NOTE: Income changes for billing months after the current billing month cannot be submitted until the new billing month. Use Form 2449 to submit changes.

Section D - Evaluation of Need for Care

Effective Date Enter the date (MM/DD/YY) the client is eligible for HFS to pay the facility (including admissions for individuals receiving Medicare covered SNF services).
End Date For Central Office use only if the date the authorization is to stop is later than the last day of the current month's billing period.
Enter only when the exact date the payment is to stop is known, such as, the client has died, has already transferred to another facility, or is no longer eligible for Medicare coinsurance benefits.
Category of Service Enter the code for the category of service provided:
*38 Exceptional Care (Central Office use only)
*65 Full Medicare Coverage
***70 Skilled (SNF)
***71 Intermediate (ICF)
*72 Medicare Coinsurance
***73 Intermediate/MR (ICF/MR)
***74 Intermediate/MR (SNF/PED)
*76 Intermediate/MR-SLC (ICF/MR/SLC)
**77 Psychiatric, Age 65 and Over
**78 Psychiatric, Under Age 21
**79 Psychiatric, One Month Only (Age 22 - 64)
*87 Supportive Living (SLF)
Negotiated Rate For Central Office use only. A rate negotiated for exceptional care can only be approved by the BLTC. BLTC notifies the FCRC in writing of an approval and the effective date of the rate for exceptional care.

* Private facility only

** State institution, entered only by DHS facility

*** Private facility or state institution.

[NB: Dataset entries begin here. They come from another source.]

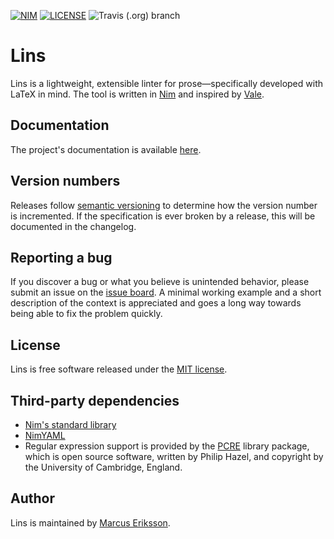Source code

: [![NIM](https://img.shields.io/badge/Nim-0.19.4-orange.svg?style=flat-square)](https://nim-lang.org)
[![LICENSE](https://img.shields.io/badge/license-MIT-blue.svg?style=flat-square)](https://opensource.org/licenses/MIT)
![Travis (.org) branch](https://img.shields.io/travis/sthenic/lins/master.svg?style=flat-square)

# Lins
Lins is a lightweight, extensible linter for prose—specifically developed with LaTeX in mind. The tool is written in [Nim](https://nim-lang.org) and inspired by [Vale](https://github.com/errata-ai/vale).

## Documentation
The project's documentation is available [here](https://sthenic.github.io/lins).

## Version numbers
Releases follow [semantic versioning](https://semver.org/) to determine how the version number is incremented. If the specification is ever broken by a release, this will be documented in the changelog.

## Reporting a bug
If you discover a bug or what you believe is unintended behavior, please submit an issue on the [issue board](https://github.com/sthenic/lins/issues). A minimal working example and a short description of the context is appreciated and goes a long way towards being able to fix the problem quickly.

## License
Lins is free software released under the [MIT license](https://opensource.org/licenses/MIT).

## Third-party dependencies

* [Nim's standard library](https://github.com/nim-lang/Nim)
* [NimYAML](https://github.com/flyx/NimYAML)
* Regular expression support is provided by the
  [PCRE](http://pcre.sourceforge.net) library package, which is open source
  software, written by Philip Hazel, and copyright by the University of
  Cambridge, England.

## Author
Lins is maintained by [Marcus Eriksson](mailto:marcus.jr.eriksson@gmail.com).
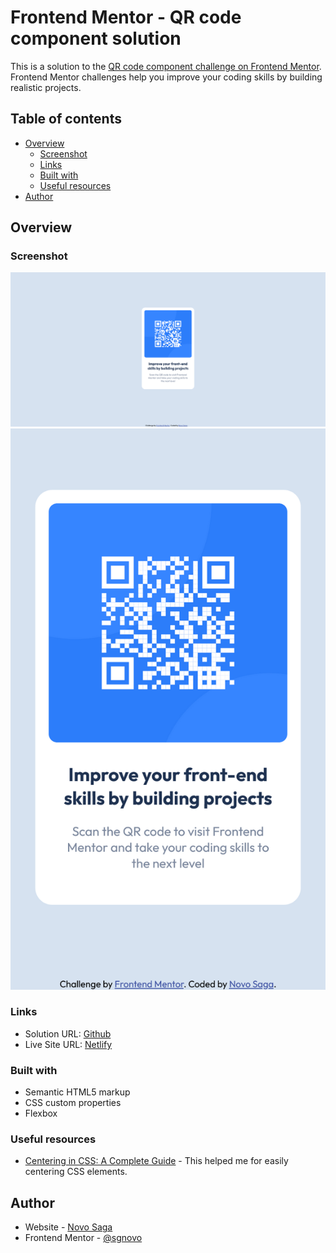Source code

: # Frontend Mentor - QR code component solution

This is a solution to the [QR code component challenge on Frontend Mentor](https://www.frontendmentor.io/challenges/qr-code-component-iux_sIO_H). Frontend Mentor challenges help you improve your coding skills by building realistic projects.

## Table of contents

- [Overview](#overview)
  - [Screenshot](#screenshot)
  - [Links](#links)
  - [Built with](#built-with)
  - [Useful resources](#useful-resources)
- [Author](#author)

## Overview

### Screenshot

![desktop](screenshot/desktop-preview.png)
![mobile](screenshot/mobile-preview.png)

### Links

- Solution URL: [Github](https://github.com/sgnovo/qr-code-component-main)
- Live Site URL: [Netlify](https://sgnovo-qr-code-component.netlify.app/)

### Built with

- Semantic HTML5 markup
- CSS custom properties
- Flexbox

### Useful resources

- [Centering in CSS: A Complete Guide](https://css-tricks.com/centering-css-complete-guide/) - This helped me for easily centering CSS elements.

## Author

- Website - [Novo Saga](https://github.com/sgnovo)
- Frontend Mentor - [@sgnovo](https://www.frontendmentor.io/profile/sgnovo)
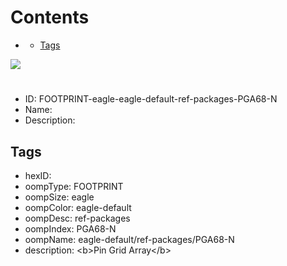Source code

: 



Contents
========

* [](#)
	* [Tags](#tags)
  
![][im]
# 

- ID: FOOTPRINT-eagle-eagle-default-ref-packages-PGA68-N
- Name: 
- Description: 

## Tags

- hexID: 
- oompType: FOOTPRINT
- oompSize: eagle
- oompColor: eagle-default
- oompDesc: ref-packages
- oompIndex: PGA68-N
- oompName: eagle-default/ref-packages/PGA68-N
- description: &lt;b&gt;Pin Grid Array&lt;/b&gt;



[im]: image.png
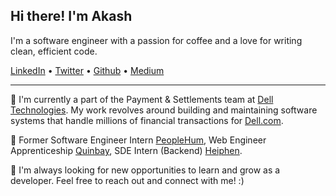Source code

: <!--
 Hello, wassupp!
-->

## Hi there! I'm Akash
I'm a software engineer with a passion for coffee and a love for writing clean, efficient code.

<a href="https://www.linkedin.com/in/akashchouhan16" target="_blank">LinkedIn</a> • <a href="https://twitter.com/akashchouhan16_" target="_blank">Twitter</a> • <a href="https://github.com/akashchouhan16" target="_blank">Github</a> • <a href="https://akashchouhan16.medium.com/" target="_blank">Medium</a>

---

🌱 I'm currently a part of the Payment & Settlements team at [Dell Technologies](https://www.dell.com "Dell.com"). My work revolves around building and maintaining software systems that handle millions of financial transactions for [Dell.com](https://www.dell.com).

💼 Former Software Engineer Intern [PeopleHum](https://www.peoplehum.com/ "peopleHum"), Web Engineer Apprenticeship [Quinbay](https://www.quinbay.com/ "Quinbay"), SDE Intern (Backend) [Heiphen](https://heiphen.com/ "Heiphen").
 
🔭 I'm always looking for new opportunities to learn and grow as a developer. Feel free to reach out and connect with me! :)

Section E - Provider Information

Facility I.D. Enter the facility's 12-digit ID number from the Long Term Care/Supportive Living Facilities Provider Information Sheet which must be obtained by the FCRC from each facility. For most facilities, the ID number has the 9-digit FEIN number followed by a 3-digit number assigned by HFS. For DHS facilities, the ID number has 3 zeroes, the 2-digit hospital number, the 4-digit sub-unit number followed by 001. The facility's ID number is located under the heading "Provider Key" that appears in the upper left-hand corner of the printout.
Prov. Ref. No. (Opt.) Enter the provider reference number if supplied by the facility. An entry is not required. (Maximum of 10 characters may be entered.)
Facility Name Enter the name of the facility exactly as it appears on the Long Term Care/Supportive Living Facilities Provider Information Sheet. Do not abbreviate names, add hyphens, dashes, or special characters not appearing on the printout.
Facility Address Enter the street, city, state, and zip code from the Long Term Care/Supportive Living Facilities Provider Information Sheet.
Signature of Worker Sign form.
App. Signature (Opt.) Sign form if supervisory approval is required by FCRC policy.